**Try it**
Please rewrite each of the rows below with "오디세이 G8" replaced by "Odyssey G8" and everything else unchanged, leaving out the pictures.

**Information provided**
++++++++++
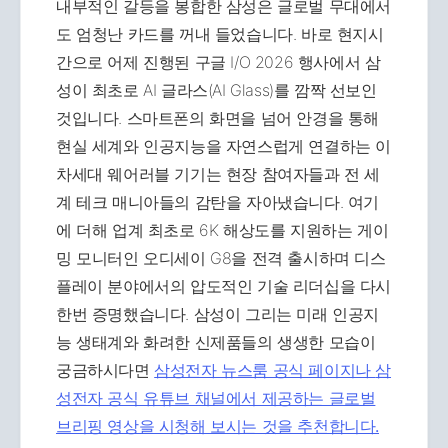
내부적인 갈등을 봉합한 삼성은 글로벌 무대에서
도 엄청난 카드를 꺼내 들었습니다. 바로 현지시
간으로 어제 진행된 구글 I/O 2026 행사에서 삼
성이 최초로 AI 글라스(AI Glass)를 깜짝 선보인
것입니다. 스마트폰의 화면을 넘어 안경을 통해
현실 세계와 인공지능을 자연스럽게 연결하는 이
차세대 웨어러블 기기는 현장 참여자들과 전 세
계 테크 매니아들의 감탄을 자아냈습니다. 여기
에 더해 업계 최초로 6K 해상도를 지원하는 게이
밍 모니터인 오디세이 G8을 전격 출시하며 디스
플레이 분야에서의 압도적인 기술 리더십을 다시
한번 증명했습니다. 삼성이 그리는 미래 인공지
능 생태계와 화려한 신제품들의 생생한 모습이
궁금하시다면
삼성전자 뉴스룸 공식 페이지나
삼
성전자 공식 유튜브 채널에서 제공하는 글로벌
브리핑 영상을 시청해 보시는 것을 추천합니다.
++++++++++
**The answer**
내부적인 갈등을 봉합한 삼성은 글로벌 무대에서
도 엄청난 카드를 꺼내 들었습니다. 바로 현지시
간으로 어제 진행된 구글 I/O 2026 행사에서 삼
성이 최초로 AI 글라스(AI Glass)를 깜짝 선보인
것입니다. 스마트폰의 화면을 넘어 안경을 통해
현실 세계와 인공지능을 자연스럽게 연결하는 이
차세대 웨어러블 기기는 현장 참여자들과 전 세
계 테크 매니아들의 감탄을 자아냈습니다. 여기
에 더해 업계 최초로 6K 해상도를 지원하는 게이
밍 모니터인 Odyssey G8을 전격 출시하며 디스
플레이 분야에서의 압도적인 기술 리더십을 다시
한번 증명했습니다. 삼성이 그리는 미래 인공지
능 생태계와 화려한 신제품들의 생생한 모습이
궁금하시다면
삼성전자 뉴스룸 공식 페이지나
삼
성전자 공식 유튜브 채널에서 제공하는 글로벌
브리핑 영상을 시청해 보시는 것을 추천합니다.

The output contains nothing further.